China's economy is much larger than any individual Latin American countries – giving China a much larger market than theirs, and therefore creating the potential for huge developments in economies of scale and geographical specialization in different economic sectors. Measured at current exchange rates, China's GDP in 2013 was US$9.2 trillion compared to US$2.2 trillion for Brazil – Latin America's largest single economy.

This means that the strategic question of Latin American integration is linked with its relation to China. For Latin America to develop relations firmly based on equality with China the continent as a whole has to relate to it, while China would benefit from the much greater size of market and economic dynamism Latin American economic integration will create.

Simple numbers dictate this reality. China has approximately twice Latin America's population, and its economy is approximately twice as large as Latin America's, no matter how measured – in current exchange rates Latin America's GDP is US$5.6 trillion and China's US$9.2 trillion, and in PPPs China's GDP is US$16.2 trillion and Latin America's US$8.5 trillion.
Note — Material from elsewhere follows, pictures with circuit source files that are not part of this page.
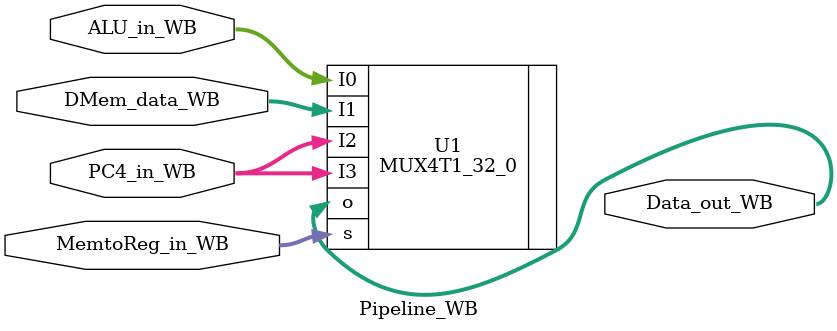
<source format=v>
`timescale 1ns / 1ps


module Pipeline_WB(
        input[31:0]  PC4_in_WB,          //PC+4ÊäÈë
	    input[31:0]  ALU_in_WB,          //ALU½á¹ûÊäÈë
	    input[31:0]  DMem_data_WB,       //´æ´¢Æ÷Êý¾ÝÊäÈë
	    input [1:0]  MemtoReg_in_WB,     //Ð´»ØÑ¡Ôñ¿ØÖÆ

        output [31:0]  Data_out_WB       //Ð´»ØÊý¾ÝÊä³ö
    );
    MUX4T1_32_0 U1(
    .I0(ALU_in_WB),
    .I1(DMem_data_WB),
    .I2(PC4_in_WB),
    .I3(PC4_in_WB),
    .s(MemtoReg_in_WB),
    .o(Data_out_WB)
    );
endmodule


</source>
If relations are only between China and one Latin American country, it is therefore objectively difficult to keep them balanced. But greater Latin American integration fits with China's own strengths. A large part of China's extraordinary economic development, an average 9 percent a year economic growth for over 35 years, is due to huge infrastructure investment. From 1992-2011 China spent an average 8.5 percent of GDP a year on infrastructure.